How to Set Boundaries with Technology for Better Sleep

Using Technology for a Better Sleep

As a parent, you know how important it is to meet the basic needs of your children. Most parents understand the benefits of proper nutrition and exercise for their kids. But, when it comes to making sure kids get enough sleep, there can be struggles.

According to the National Sleep Foundation, school-age children should get anywhere from 9-11 hours of sleep each night. Unfortunately, studies have shown that many children only get around 7-8 hours each night, and sometimes even less.

There are a variety of factors that can play into your child’s sleep health, but technology is a big one.

We live in a digital device society, and kids are getting smartphones and tablets in their hands very early on. While that isn’t necessarily a bad thing, it’s important to set boundaries when it comes to technology – especially when it comes to getting better sleep.

So, what’s the real issue with tech and sleep? If your child is having trouble getting to bed each night, what can you do to establish healthy boundaries between them and their devices? Let’s look at why your child needs to get more sleep, how technology could be hindering it, and how you can help.

Why Sleep is Important for Kids

You’ve probably heard that sleep is important for healthy growth. If your kids have had trouble sleeping for a while, you may have even said that as an incentive for them to get some shut-eye. But, making sure your children get enough sleep is crucial for so many different reasons beyond basic growth and development.

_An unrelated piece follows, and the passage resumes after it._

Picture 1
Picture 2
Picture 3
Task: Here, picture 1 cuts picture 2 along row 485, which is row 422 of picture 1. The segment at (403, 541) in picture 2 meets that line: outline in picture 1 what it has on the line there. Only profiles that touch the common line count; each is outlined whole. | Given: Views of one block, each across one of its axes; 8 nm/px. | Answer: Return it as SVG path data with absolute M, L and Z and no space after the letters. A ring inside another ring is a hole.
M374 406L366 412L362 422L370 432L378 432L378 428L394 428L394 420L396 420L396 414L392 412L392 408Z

Not getting enough sleep, even as a child, can lead to problems like:

  • High blood pressure
  • Obesity
  • Diabetes
  • Increased risk of depression

Additionally, a lack of sleep can impact your child’s quality of life and how they get through each day. They might start to struggle in school, perform poorly in extracurricular activities, and even develop issues in their relationships. Their behaviors and attitude can change at home, especially if their mental health becomes impacted.

So, while sleep is vital for physical development and healthy functioning, it’s just as important for their mental and cognitive states.

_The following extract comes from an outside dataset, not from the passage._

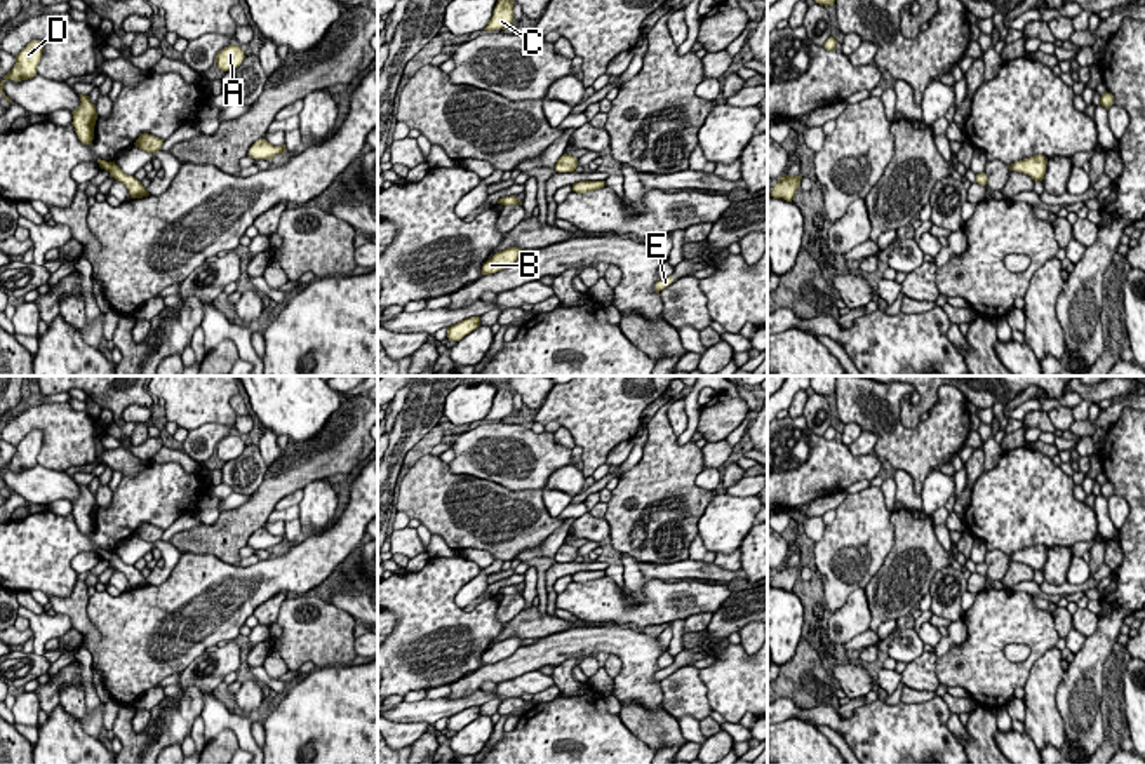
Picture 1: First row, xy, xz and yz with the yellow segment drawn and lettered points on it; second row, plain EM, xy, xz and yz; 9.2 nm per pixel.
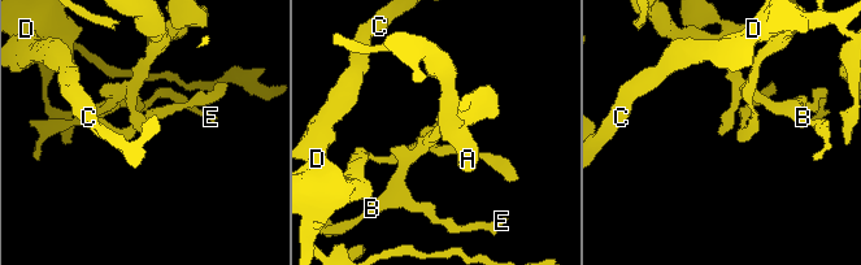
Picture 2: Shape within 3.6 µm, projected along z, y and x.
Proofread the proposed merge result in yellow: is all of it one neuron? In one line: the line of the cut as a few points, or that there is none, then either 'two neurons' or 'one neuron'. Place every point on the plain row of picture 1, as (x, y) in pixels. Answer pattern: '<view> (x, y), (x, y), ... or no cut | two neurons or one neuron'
xy (124, 564), (120, 571) | two neurons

How Technology Can Create Poor Sleep Hygiene

What does technology really have to do with kids not getting enough sleep? First, it’s been proven that most digital devices emit something called blue light. Blue light causes the body to produce less melatonin – a useful hormone that helps you feel drowsy. Exposure to blue light at night can distort the body’s natural circadian rhythms – the signals in the brain that tell your body when it’s time to be asleep and awake.

When your child’s circadian rhythms get out of sync, they’ll have a harder time falling asleep at night. Unfortunately, it doesn’t make them any less tired. Their body still needs sleep. So, they might start napping during the day or even falling asleep when they shouldn’t. That can create a vicious cycle. If they take a nap during the day, they’re less likely to sleep at night, throwing off those rhythms even more.

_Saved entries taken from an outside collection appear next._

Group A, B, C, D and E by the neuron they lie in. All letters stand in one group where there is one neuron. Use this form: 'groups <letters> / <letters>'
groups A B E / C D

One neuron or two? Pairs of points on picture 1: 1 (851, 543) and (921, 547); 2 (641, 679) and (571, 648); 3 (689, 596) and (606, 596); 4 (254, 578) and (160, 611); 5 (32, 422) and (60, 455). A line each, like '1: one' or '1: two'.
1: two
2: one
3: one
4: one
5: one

Digital devices can also stimulate your child’s brain, especially if they’re playing games or watching videos. That makes it even harder for them to get into a relaxed state and fall asleep. So, while many kids might have their phones or tablets by their bedside, it’s likely time to set boundaries to preserve their sleep hygiene.

What You Can Do

Not sure how to set those boundaries? It may not be easy, especially if your child is used to having their device(s) before bed. One of the best ways to make a change is to develop a routine with your child. That should start with them going to bed around the same time each night.

Part of the routine should include something you can do to replace technology. One idea is to try mindfulness with your child. When done correctly, it can reduce stress levels and bring them into a calmer state of mind. Especially if your child already practices it at school, you can practice mindfulness at home in a variety of ways, including:

  • Guided meditation
  • Breathing exercises
  • Listening
  • Journaling
  • Gratitude practicing

Your main goal should be to establish an environment of relaxation and let your child know that their bed is for sleeping, not for scrolling through Instagram. As part of their routine, cut off electronic devices two hours before bedtime. This will give your child’s mind and body a chance to adjust and for the blue light to “wear off,” so their natural circadian rhythms won’t be disrupted.

Because we live in a world saturated with technology, these boundaries are difficult but necessary. Now that you know the importance of healthy sleep for your child, and what technology can do, try to implement a better routine and get them back in sync with healthy sleep habits. Talk to your kids about why these particular boundaries are important. When they have a better understanding and know the benefits of healthy sleep, they’re less likely to argue against the limits you’re putting in place.